In high school, I had some pretty bizarre taste in music. I actually had a tape of “The Sea Hags.” No lie. Quite honestly, I thought they sucked. Their lead singer sounded like someone had put his hand in a blender, but he was too strung out to care much, so he offered this pitiful, semi-screeching, gutteral muttering that just didn’t come across as worthwhile.  Truly, an awful band. After a quick googling, they actually have/had a relatively tiny cult following, comprised of mostly Bay area natives who still remember them.

Anyway, I went in search of something more substantial. I thought joining a tape club would help expand my musical interests. One of the selections of the month was Rush’s new offering, “Presto.” Mind you, this was my Senior year of high school. As of then, my only brush with Rush was some kid on the bus in 10th grade who said that Rush’s new album was great because their drummer had finally transitioned to electronic drums (an accomplishment achieved by “the mighty Alex Van Halen” with the release of “5150” in 1986–a full year before the release of Rush’s “Hold Your Fire”). Wondering who this Rush band could be, I consciously did not send in my reply card and awaited the arrival of my selection.

To say that I was underwhelmed is like saying that Patriots fans found solace in the fact that 18-1 is still a pretty decent record for a single loss season, or as any Buffalo sports fan will tell you, “There’s always next year.” I had heard all this great stuff about them–the musicianship, the drumming, the incredible bass and guitar … nothing on this new tape lived up to the hype or pre-conceptions. Mind you, at the time, I was heavily into Pink Floyd and Led Zeppelin–classic rock titans. This pop-drivel pouring out of my little rickety bedroom stereo didn’t even pale in comparison to “Dark Side” or “IV”; it hung its head in shame and slunked off into the corner to suck its thumb and whimper.

That was 1989 …

Flash foward to my first year of college. I decided to live in the dorms, where I was sure I would be surrounded by a diverse enough group to adequately augment my musical tastes. I was introduced to bands like TMBG, Nitzer Ebb, NIN, and a ton of other groups. One guy across the hall kept playing this one tape over and over, and I always heard it, but I had no idea what it was. Finally, one day around Christmas break time, I wandered over to his room when the door was open and the tape was on. “Dude … who is that?” He stared back at me with a look that said it all …

“You’re kidding, right?”

“Wish I were, now. Seriously, who is it?”
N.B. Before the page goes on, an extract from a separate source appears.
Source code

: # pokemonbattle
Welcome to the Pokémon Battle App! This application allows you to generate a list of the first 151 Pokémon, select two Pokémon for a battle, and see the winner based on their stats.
“You’ve never heard ‘Tom Sawyer?'”

“Apparently not. Again … who is that band?”

“Dude … it’s Rush. You know … ‘2112,’ ‘Moving Pictures,’ ‘Permanent Waves’ …”

It took a few seconds to process, but it finally sank in. “Wait … did they have a new album out a couple of years ago with a rabbit coming out of a top hat?”

“Yah. ‘Presto.’ So you ARE familiar with them.”

“Kind of … I thought that album sucked.”

“Well, it was definitely a change of pace for them …”

“Do you have anything else by them?”

“Tons, dude. Wanna borrow them?”

“ALL of them. Please …”

In one fell swoop, I was introduced to “Caress of Steel,” “2112,” “Hemispheres,” “Permanent Waves,” “Moving Pictures,” “Signals,” and “Power Windows.” I couldn’t soak it in fast enough. It’s probably a good thing all he had were tapes and that I wasn’t aware of the concept of CD dynamic tracking; I would have been skipping around all over the place.

There was a used music store down the street a bit from campus. I trudged there in one frigid January day with some loose bills and change. I bought everything I could get my hands on. “Hold Your Fire,”  “Grace Under Pressure,” almost all the above-mentioned … I think my tape collection doubled in a single afternoon.

I haven’t looked back since. Say what you want about Geddy Lee’s voice … as a 3-piece band, they have more talent than any 5-member band (I’m looking at you, Steven and Joe …). They’ve experimented with blues, dance, pop, alternative, straight-up rock … they transcend genre.

I won’t go on about their individual accomplishments or awards … you can research that for yourself. I will say that they are heading into their 60s, and they still put out amazing music.

For the newbie to the band, I recommend cutting your teeth on “Moving Pictures,” “Hemispheres,” “Hold Your Fire,” and “Vapor Trails.” Those 4 CDs span about 25 years of style.